Marketing technology that can automate processes, customise interactions, and coordinate operations is required to deliver multichannel consumer experiences. Marketing technologists, in particular, play a crucial role in navigating the ecosystem of over 2,000 marketing-technology vendors in order to design solutions that give the best consumer experiences. They serve as a vital link between customer service and marketing activities.

Building a system that can interact with huge platforms are growing more prominent, such as Adobe or Oracle, as well as point solutions that are continually delivering innovations, is a crucial part of managing a capable marketing-operations function. This necessitates the creation of a comprehensive application-programming-interface approach to ensure that your system is flexible enough to connect to both existing and upcoming technologies, which will only become more critical as the Internet of Things gains traction.

Establishing processes and governance

Technology facilitates the customer experience, but it also necessitates people, procedures, and governance to guarantee that technology performs as intended. Failure to establish guidelines for how business units might pilot new technologies, how data will be shared across the organisation, and which capabilities will be managed in-house versus by external agencies and partners could lead to a patchwork of efforts across the enterprise, causing confusion and impeding scaling efforts.
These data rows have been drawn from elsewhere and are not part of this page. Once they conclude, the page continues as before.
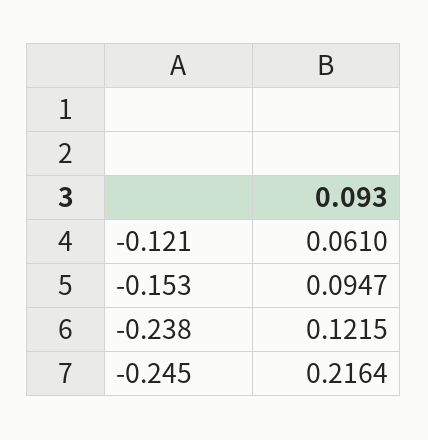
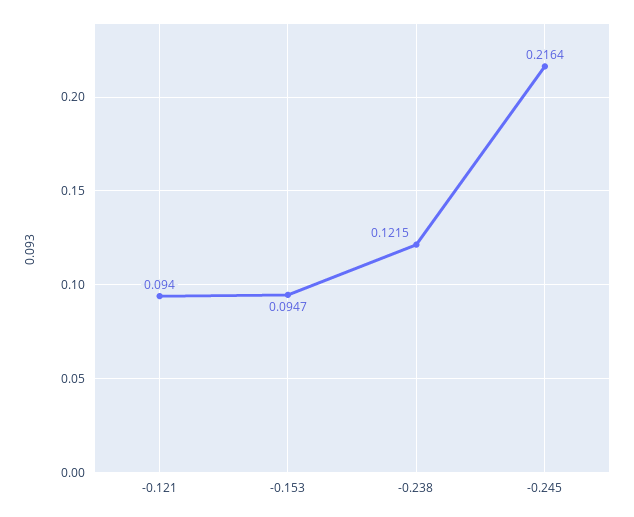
  {
-   "-0.121": 0.061,
+   "-0.121": 0.094,
    "-0.153": 0.0947,
    "-0.238": 0.1215,
    "-0.245": 0.2164
  }

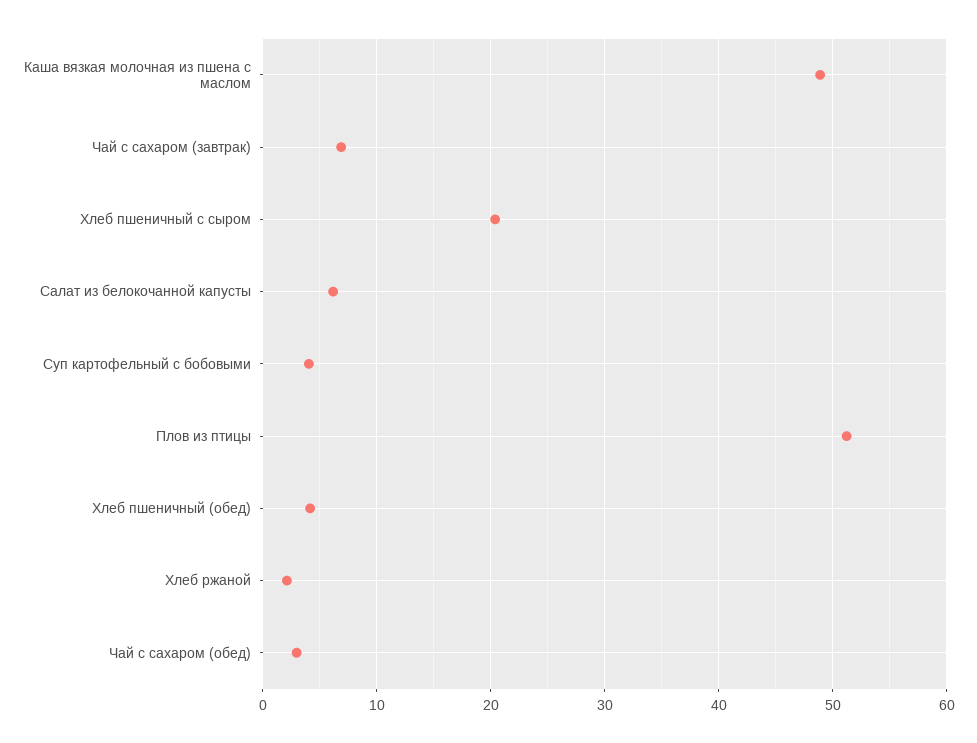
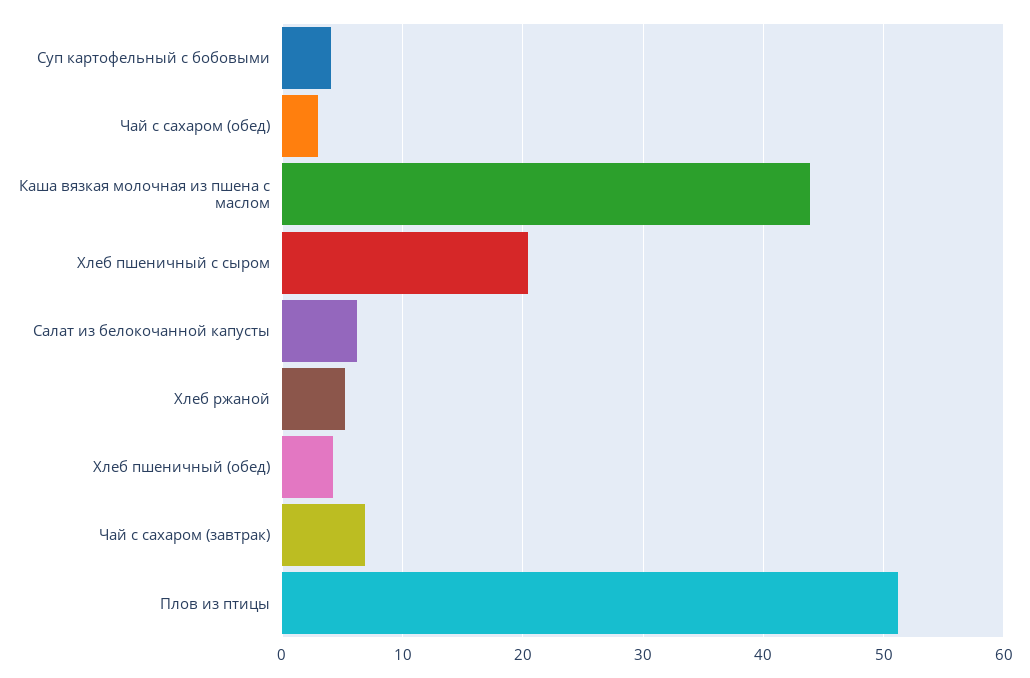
  {
-   "Каша вязкая молочная из пшена с маслом": 49,
+   "Каша вязкая молочная из пшена с маслом": 44,
    "Чай с сахаром (завтрак)": 7,
    "Хлеб пшеничный с сыром": 20,
    "Салат из белокочанной капусты": 6,
    "Суп картофельный с бобовыми": 4,
    "Плов из птицы": 51,
    "Хлеб пшеничный (обед)": 4,
-   "Хлеб ржаной": 2,
+   "Хлеб ржаной": 5,
    "Чай с сахаром (обед)": 3
  }

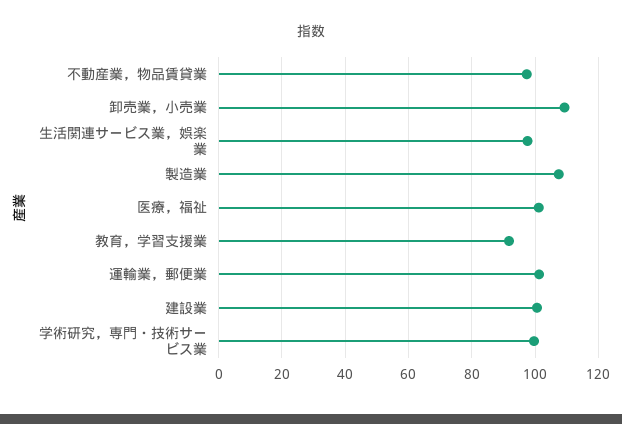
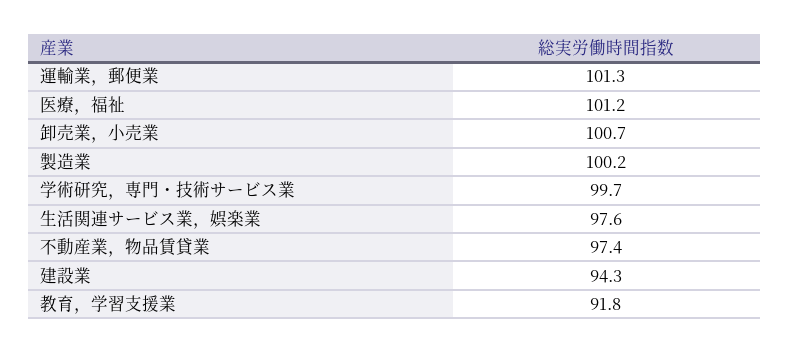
  {
    "不動産業，物品賃貸業": 97.4,
-   "卸売業，小売業": 110,
+   "卸売業，小売業": 100.7,
    "生活関連サービス業，娯楽業": 97.6,
-   "製造業": 108,
+   "製造業": 100.2,
    "医療，福祉": 101.2,
    "教育，学習支援業": 91.8,
    "運輸業，郵便業": 101.3,
-   "建設業": 100,
+   "建設業": 94.3,
    "学術研究，専門・技術サービス業": 99.7
  }

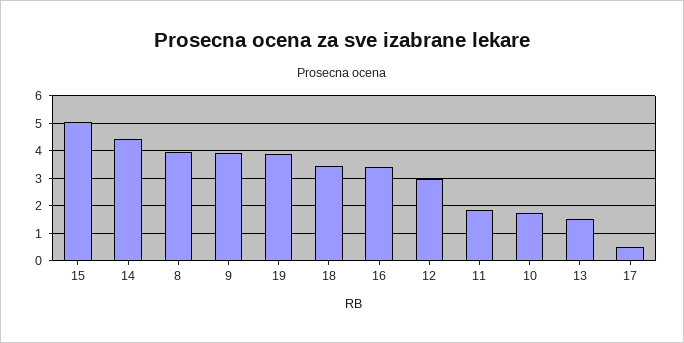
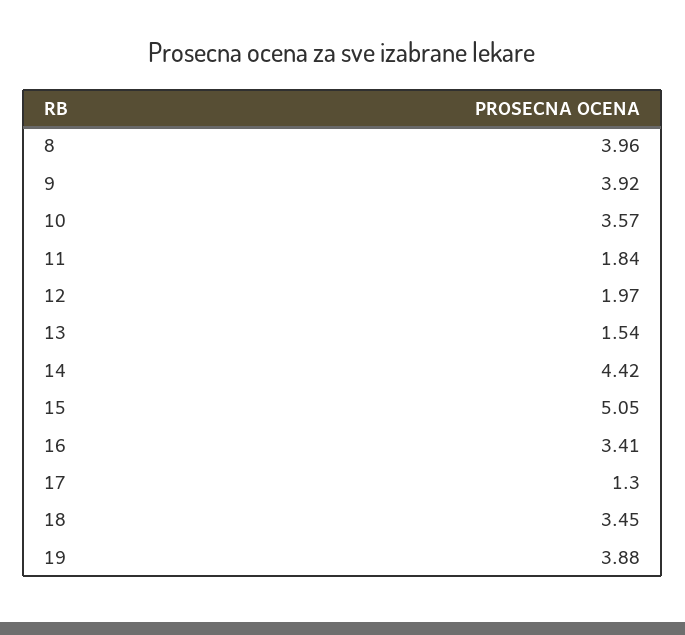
  {
    "15": 5.05,
    "14": 4.42,
    "8": 3.96,
    "9": 3.92,
    "19": 3.88,
    "18": 3.45,
    "16": 3.41,
-   "12": 3,
+   "12": 1.97,
    "11": 1.84,
-   "10": 1.75,
+   "10": 3.57,
    "13": 1.54,
-   "17": 0.5
+   "17": 1.3
  }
To solve this issue, one major consumer products business rethought its whole strategy to bringing a new product to market, starting with a thorough rewrite of the marketing brief. The existing briefing process was not standardised, resulting in varied amounts of involvement, a lack of clarity around the insights that drove the campaign, ambiguous definitions of the campaign’s goals, and discrepancies surrounding each agency’s and internal team’s unique roles. While one can assume, a significant amount of time was squandered as the briefs and campaign creation proceeded through many versions.

To drive success, use the best metrics

Technology is now catching up to marketing’s Holy Grail: the capacity to analyse, monitor, and oversee the performance of marketing campaigns. Marketing effectiveness measures must go beyond what has traditionally been confined to a small number of metrics. Metrics should focus on customer activity rather than product or geographical activity as organisations grow more customer-centric, as is typically the case. Metrics should also promote new habits and procedures, such as the speed with which a product is released or field lessons are effectively integrated into the next marketing offer.

Metrics, on the other hand, must give insights quickly—often in real time—in order for the organisation to act. They must be presented in an easy-to-understand format for decision-makers, and they must be proactive in nature, identifying future prospects rather than focusing on what has already occurred.